#### [必要な作業 1]
記録のうち「right shoulder: (302, 248, -4)」を含む行から「right knee: (295, 332, -6)」を含む行までを、「wrist」を「hand」に置き換えて書き直してください。それ以外は一字も変えないでください。
#### [必要な作業 2]
工事の進捗管理システムについての文章を、最後の文の後から書き継いでください。

#### [抜粋本文]

説明

進捗管理システム及び管理サーバ

【課題】工事の進捗を適切に管理する技術を提供する。
【解決手段】進捗管理システム10は、工事の進捗を管理する進捗管理データベース30と、工事の作業工程における複数の場所に設けられた複数の端末40と、端末40から工事の作業に関するデータを取得して進捗管理データベース30を管理する管理サーバ20を含む。端末40は、建設資材80に貼付されたラベル82に印刷された図形を読み取ることにより建設資材80の識別情報を取得し、その建設資材80に対して行われた作業内容と作業日時とを対応づけて管理サーバ20へ送信する。管理サーバ20は、取得した作業データを進捗管理データベース30に登録する。

【発明の詳細な説明】
【技術分野】
【0001】
本発明は、工事の進捗を管理する進捗管理システム、及びその進捗管理システムにおいて利用可能な管理サーバに関する。
【背景技術】
【0002】
プラント建設など大規模な建設工事の中では多種多様で膨大な量の資材が必要となる。初めは個々の材料要素を組立て、最終的にはシステムとして完成させる方法で工事が進められるが、それを管理する中で、作業工程により管理すべき対象が異なるなど、その進捗管理は大変複雑なものとなる。従来、個別に作業進捗を管理するシステムはあったが、特に大規模な建設工事では、個別の作業進捗管理ではなく、作業の開始から完了まで一貫した作業履歴を管理できるようなシステムが求められるようになっている。

(記録データ)
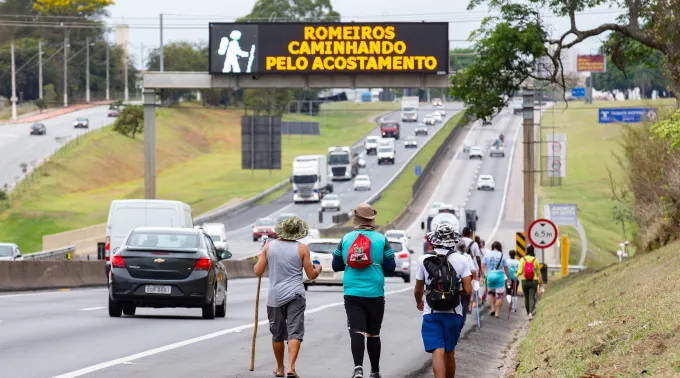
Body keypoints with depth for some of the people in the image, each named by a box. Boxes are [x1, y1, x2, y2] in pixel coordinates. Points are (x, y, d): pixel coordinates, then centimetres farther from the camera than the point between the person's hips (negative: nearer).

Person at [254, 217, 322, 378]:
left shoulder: (269, 246, 1)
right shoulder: (302, 248, -4)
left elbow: (258, 271, 3)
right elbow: (311, 275, 1)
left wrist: (260, 259, 23)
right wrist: (318, 269, 23)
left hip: (275, 297, 2)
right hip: (295, 295, -2)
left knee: (277, 334, 15)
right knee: (295, 332, -6)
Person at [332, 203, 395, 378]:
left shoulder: (345, 239, 2)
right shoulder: (381, 240, -3)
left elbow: (336, 265, 8)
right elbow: (390, 268, -4)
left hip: (352, 294, 0)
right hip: (375, 294, 0)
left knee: (356, 332, -6)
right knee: (373, 334, 13)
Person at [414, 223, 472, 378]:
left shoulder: (424, 260, -4)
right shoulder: (461, 260, -3)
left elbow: (418, 290, 5)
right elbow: (468, 290, -7)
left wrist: (419, 302, 27)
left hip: (431, 314, -2)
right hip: (453, 314, 2)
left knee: (438, 353, -9)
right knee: (450, 353, 17)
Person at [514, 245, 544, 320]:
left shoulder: (522, 259, -5)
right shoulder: (535, 260, -3)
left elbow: (520, 271, -9)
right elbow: (538, 272, 6)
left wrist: (516, 275, 12)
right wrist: (540, 280, 25)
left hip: (524, 281, 1)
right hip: (533, 281, -1)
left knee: (526, 298, 16)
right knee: (531, 297, -3)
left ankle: (528, 313, 27)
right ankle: (531, 313, -21)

#### [あなたの回答 1]
right shoulder: (302, 248, -4)
left elbow: (258, 271, 3)
right elbow: (311, 275, 1)
left hand: (260, 259, 23)
right hand: (318, 269, 23)
left hip: (275, 297, 2)
right hip: (295, 295, -2)
left knee: (277, 334, 15)
right knee: (295, 332, -6)

#### [あなたの回答 2]
【特許文献1】特開2004−59249号公報
【特許文献2】特開2004−234338号公報
【発明の開示】
【発明が解決しようとする課題】
【0003】
溶接、非破壊検査、塗装、取り付けなど、それぞれの建設資材に対して複数の作業工程が必要となるが、従来は工事の進捗を管理する際に、現場で紙に手書きで記録をとり、それを事務所などに持ち帰ってコンピュータ等を用いて電子化していた。そのため、記録が揃うまでに時間がかかったり、誤入力等により適切に管理がなされず、建設資材が行方不明になったりすることがあった。
【0004】
本発明はこうした状況に鑑みてなされたものであり、その目的は、工事の進捗を適切に管理する技術の提供にある。
【課題を解決するための手段】
【0005】
本発明のある態様は、進捗管理システムに関する。この進捗管理システムは、工事の進捗を管理するためのデータを格納する進捗管理データベースと、前記工事の作業工程における複数の場所に設けられた複数の端末と、前記端末から前記工事の作業に関するデータを取得して前記進捗管理データベースを管理する管理サーバと、を含み、前記端末は、建設資材に付された前記建設資材の識別情報を取得する識別情報取得部と、取得した前記建設資材の識別情報に、その建設資材に対して行われた作業内容と作業日時とを対応づけた作業データを前記管理サーバへ送信する送信部と、を含み、前記管理サーバは、前記端末から前記作業データを取得する作業データ取得部と、取得した前記作業データを前記進捗管理データベースに登録する登録部と、を含むことを特徴とする。
【0006】
これにより、工事の進捗を管理するための作業データを記録する際の手間を低減することができるとともに、誤入力を防止し、精確に作業データを記録することができる。
【0007】
前記管理サーバは、建築物を設計する段階で生成された前記建設資材の識別情報を含むデータベースから、前記建設資材の識別情報をインポートするインポート部と、インポートされた前記建設資材の識別情報を変換して、前記建設資材に貼付可能なラベルに印刷される図形を生成するラベル生成部と、を更に含んでもよい。これにより、識別情報を付与する際の手間を低減することができるとともに、誤入力を防止することができる。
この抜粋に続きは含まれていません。